I installed the system anyway, and to my surprise, it worked. What was even more surprising is that the RF401 radios were using 0dB whip antennas.
My excitement soon evaporated as the system seemed to fail for no reason whatsoever. The weather station would stop answering comm requests, so we would fiddle with the antennas or change the location of the office RF401 by a few millimeters and it would work again. After a few days, it would stop working and we would repeat the same process. Finally, one day we couldn't get it back no matter how much we played with the office RF401.
I took the system apart and checked each device to make sure the hardware was OK. It was, so we decided that it had to be the antennas. We bought a 900MHz 9dB yagi antenna for the weather station, and a 1dB dipole window mount antenna for our office. I enlisted the help of Ms. Elizabeth Smith, grad student extraordinaire, and we set a date for the re-installation of the sytem.
On February 6th, 2013, I reconnected the NL200 to the NMSU network, connected one of the RF401 radios to the NL200 and I mounted the 1dB office antenna in the window. The pictures below show the communications equipment in the office and the new antenna taped to the window. Because of the angle of the picture, we can't really "see" the trees and Intersate that obscure the Fabian Garcia SC.
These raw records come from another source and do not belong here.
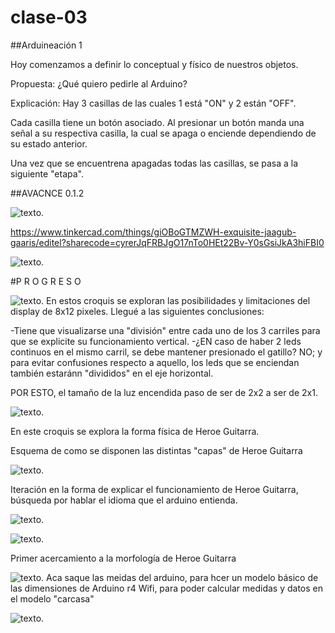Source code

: # clase-03
##Arduineación 1

Hoy comenzamos a definir lo conceptual y físico de nuestros objetos.

Propuesta: ¿Qué quiero pedirle al Arduino?



Explicación: Hay 3 casillas de las cuales 1 está "ON" y 2 están "OFF".

Cada casilla tiene un botón asociado. Al presionar un botón manda una señal a su respectiva casilla, la cual se apaga o enciende dependiendo de su estado anterior.

Una vez que se encuentrena apagadas todas las casillas, se pasa a la siguiente "etapa".


##AVACNCE 0.1.2


![texto](./tkcad0.1.2.png).

https://www.tinkercad.com/things/giOBoGTMZWH-exquisite-jaagub-gaaris/editel?sharecode=cyrerJqFRBJgO17nTo0HEt22Bv-Y0sGsiJkA3hiFBI0

![texto](./cableadorela0.1.2.png).



#P R O G R E S O

![texto](./croquis_tux1.jpeg). 
En estos croquis se exploran las posibilidades y limitaciones del display de 8x12 pixeles. Llegué a las siguientes conclusiones:

-Tiene que visualizarse una "división" entre cada uno de los 3 carriles para que se explicite su funcionamiento vertical.
-¿EN caso de haber 2 leds continuos en el mismo carril, se debe mantener presionado el gatillo? NO; y para evitar confusiones respecto a aquello, los leds que se enciendan también estaránn "divididos" en el eje horizontal.

POR ESTO, el tamaño de la luz encendida paso de ser de 2x2 a ser de 2x1.

![texto](./croquis_tux2.jpeg).

En este croquis se explora la forma física de Heroe Guitarra.

Esquema de como se disponen las distintas "capas" de Heroe Guitarra

![texto](./croquis_tux4.jpeg).

Iteración en la forma de explicar el funcionamiento de Heroe Guitarra, búsqueda por hablar el idioma que el arduino entienda.



![texto](./side2heGui0.1.0.png). 

![texto](./side1heGui0.1.0.png). 

Primer acercamiento a la morfología de Heroe Guitarra

![texto](./croquis_tux3.jpeg). 
Aca saque las meidas del arduino, para hcer un modelo básico de las dimensiones de Arduino r4 Wifi, para poder calcular medidas y datos en el modelo "carcasa"


![texto](./avanceTUXdiagram.png).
Liz and I then went to the Fabian Garcia SC weather station to install the other RF401 and the new 9dB yagi antenna. Everything went smoothly and after we mounted the antenna, we contacted Dr. Dave DuBois, NM State Climatologist, so that he could check the communications from the office. It worked! So now we have a weather station nearly a mile away communicating with our office via a radio system and a network connection. The Fabian Garcia station joins a list of our other weather stations on RF/Network telemetry and continues our slow communications upgrade of our statewide monitoring network.